- [Text under study]
▼▼▼

Mountain in Oregon, United States

Mount Nebo is a 8261 ft mountain in the Eagle Cap Wilderness of Oregon, in the United States. Named after the biblical Mount Nebo overlooking Israel, which is said to be the place of Moses' death. It is the centerpiece of the Imnaha Divide, inside the Wallowa–Whitman National Forest. Mount Nebo is one of the important areas where sheep and cattle graze throughout Eagle Cap Wilderness.

==Location==
Mount Nebo is located in the northern ridge of the Imnaha Divide, approximately 2 miles North of the confluence of the north and south forks of the Imnaha River. The slopes and meadows that surround Mount Nebo reach towards the Tenderfoot Wagon Road and Mine south of McCully Basin.

▲▲▲

Extracted page text listing
▼▼▼

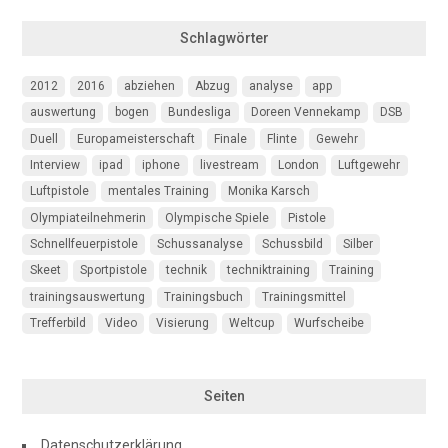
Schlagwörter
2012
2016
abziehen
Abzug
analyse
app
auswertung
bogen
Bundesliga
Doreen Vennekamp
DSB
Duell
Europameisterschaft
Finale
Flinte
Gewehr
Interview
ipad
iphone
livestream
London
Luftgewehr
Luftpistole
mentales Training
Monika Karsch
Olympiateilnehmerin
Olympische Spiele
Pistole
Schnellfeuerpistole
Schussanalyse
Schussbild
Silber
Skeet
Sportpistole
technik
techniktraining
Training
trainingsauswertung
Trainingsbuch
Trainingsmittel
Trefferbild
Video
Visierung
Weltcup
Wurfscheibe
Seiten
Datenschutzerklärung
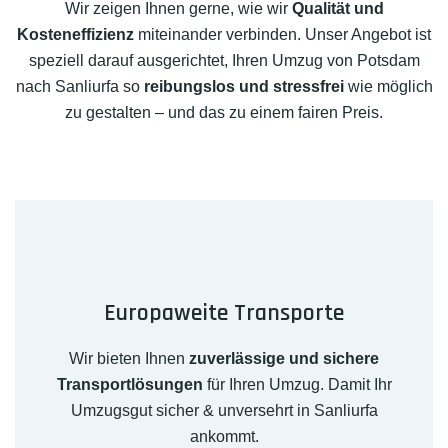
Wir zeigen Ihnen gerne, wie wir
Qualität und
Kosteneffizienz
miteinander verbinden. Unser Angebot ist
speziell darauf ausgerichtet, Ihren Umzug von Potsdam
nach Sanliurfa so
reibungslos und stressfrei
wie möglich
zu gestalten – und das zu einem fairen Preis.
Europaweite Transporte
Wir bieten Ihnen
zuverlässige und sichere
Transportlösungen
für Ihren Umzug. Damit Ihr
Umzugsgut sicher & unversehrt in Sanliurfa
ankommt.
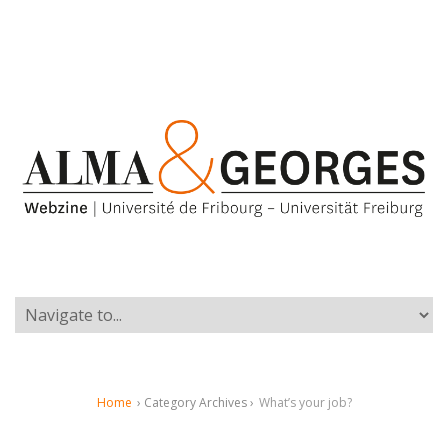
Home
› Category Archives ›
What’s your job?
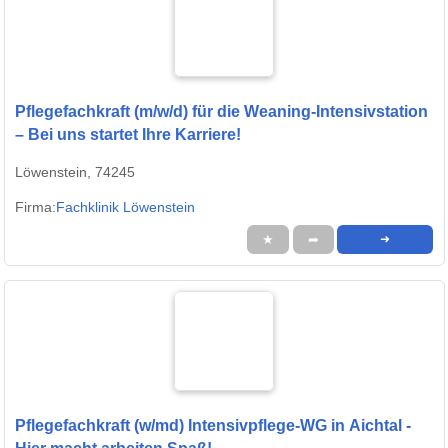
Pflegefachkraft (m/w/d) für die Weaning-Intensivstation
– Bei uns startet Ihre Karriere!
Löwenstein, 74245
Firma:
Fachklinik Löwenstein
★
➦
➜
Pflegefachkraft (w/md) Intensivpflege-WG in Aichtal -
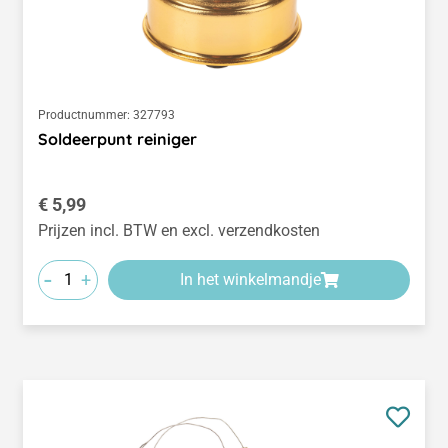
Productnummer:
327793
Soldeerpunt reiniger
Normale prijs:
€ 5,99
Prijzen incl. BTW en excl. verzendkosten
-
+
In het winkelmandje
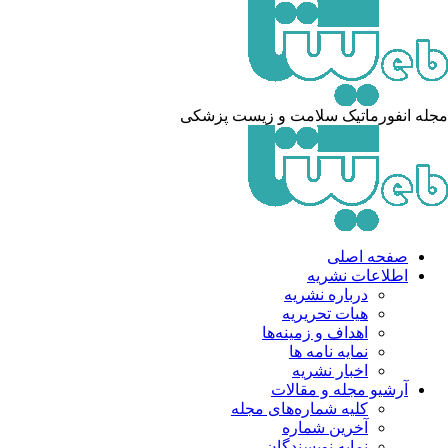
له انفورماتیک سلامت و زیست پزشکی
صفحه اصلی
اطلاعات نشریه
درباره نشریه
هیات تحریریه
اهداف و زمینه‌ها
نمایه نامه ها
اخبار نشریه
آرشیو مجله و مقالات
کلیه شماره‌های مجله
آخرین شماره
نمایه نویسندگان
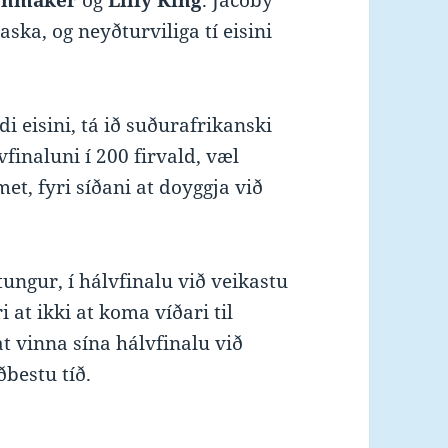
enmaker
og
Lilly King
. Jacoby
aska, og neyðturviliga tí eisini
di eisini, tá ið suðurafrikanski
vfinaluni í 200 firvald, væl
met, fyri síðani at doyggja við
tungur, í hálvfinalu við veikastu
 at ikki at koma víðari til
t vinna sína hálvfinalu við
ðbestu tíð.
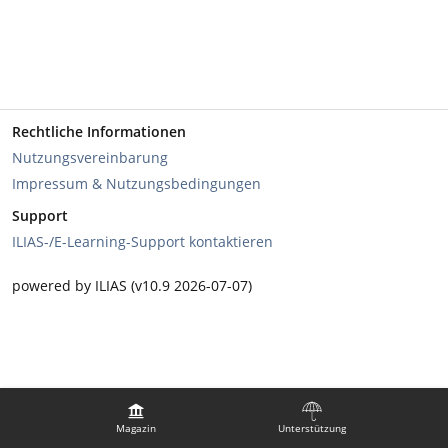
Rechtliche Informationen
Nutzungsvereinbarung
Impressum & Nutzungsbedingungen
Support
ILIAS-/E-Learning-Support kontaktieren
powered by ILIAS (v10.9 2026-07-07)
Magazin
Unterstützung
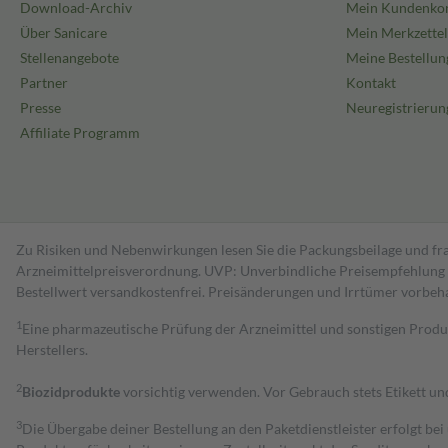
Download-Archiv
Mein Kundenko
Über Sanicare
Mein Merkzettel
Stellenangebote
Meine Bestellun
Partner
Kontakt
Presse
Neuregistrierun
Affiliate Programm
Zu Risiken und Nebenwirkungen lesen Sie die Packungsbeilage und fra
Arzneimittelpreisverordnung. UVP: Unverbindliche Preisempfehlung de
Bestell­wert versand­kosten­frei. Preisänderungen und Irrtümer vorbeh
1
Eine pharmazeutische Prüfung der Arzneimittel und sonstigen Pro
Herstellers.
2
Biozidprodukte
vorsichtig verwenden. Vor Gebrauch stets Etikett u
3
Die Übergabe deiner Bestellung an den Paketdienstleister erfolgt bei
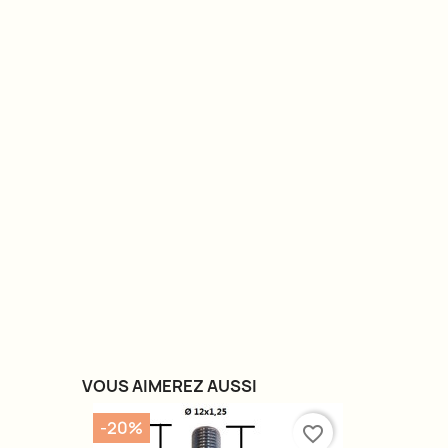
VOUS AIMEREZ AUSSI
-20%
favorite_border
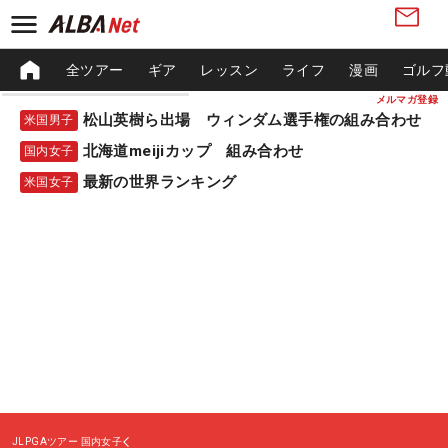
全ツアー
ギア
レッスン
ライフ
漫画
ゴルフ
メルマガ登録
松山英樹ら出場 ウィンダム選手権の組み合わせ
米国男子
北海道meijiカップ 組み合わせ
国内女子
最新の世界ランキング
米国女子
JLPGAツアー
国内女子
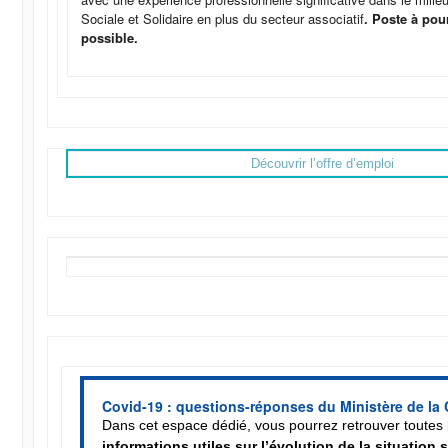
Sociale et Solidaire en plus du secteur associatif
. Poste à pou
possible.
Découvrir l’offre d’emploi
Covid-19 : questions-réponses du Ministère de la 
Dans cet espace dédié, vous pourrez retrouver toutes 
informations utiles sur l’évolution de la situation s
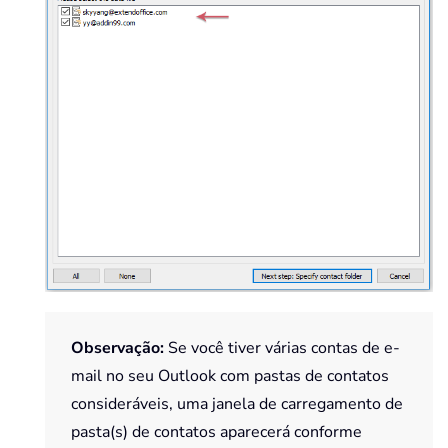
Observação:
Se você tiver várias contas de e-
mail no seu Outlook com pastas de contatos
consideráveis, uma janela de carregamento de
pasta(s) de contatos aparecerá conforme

▲▲▲

- [Exercise set]
(a) Answer these questions about the Mount Nebo article:
(i) In which wilderness area is Mount Nebo located?
(ii) What is the mountain named after?
(iii) About how far north of the confluence of the north and south forks of the Imnaha River is Mount Nebo?
(b) Carry on the Mount Nebo article from its last sentence.
The listing was taken from a separate source, not from the Mount Nebo article.

- [Answers below]
(a)
(i) The Eagle Cap Wilderness of Oregon.
(ii) The biblical Mount Nebo overlooking Israel.
(iii) Approximately 2 miles.

(b)
==Ecology==
Mount Nebo has an open grassy south-facing slope. It was a target of a significant fire in the early 1900s. Since then, mountain big sagebrush has invaded most of the open grassy slope. Stands of subalpine fir mixed with Engelmann spruce, scattered lodgepole pine and small pockets of whitebark pine near the summit are the most notorious trees on the mountain and its surrounding ridges.

==Lookout tower==
Several fire lookout towers were built in the early 1900s throughout the Wallowa–Whitman National Forest. Mount Nebo had a lookout tower and 10x10 cabin built in the 1920s. Maintenance and cabin occupation was reported through the 1950s. The tower and the cabin were removed in the 1970s.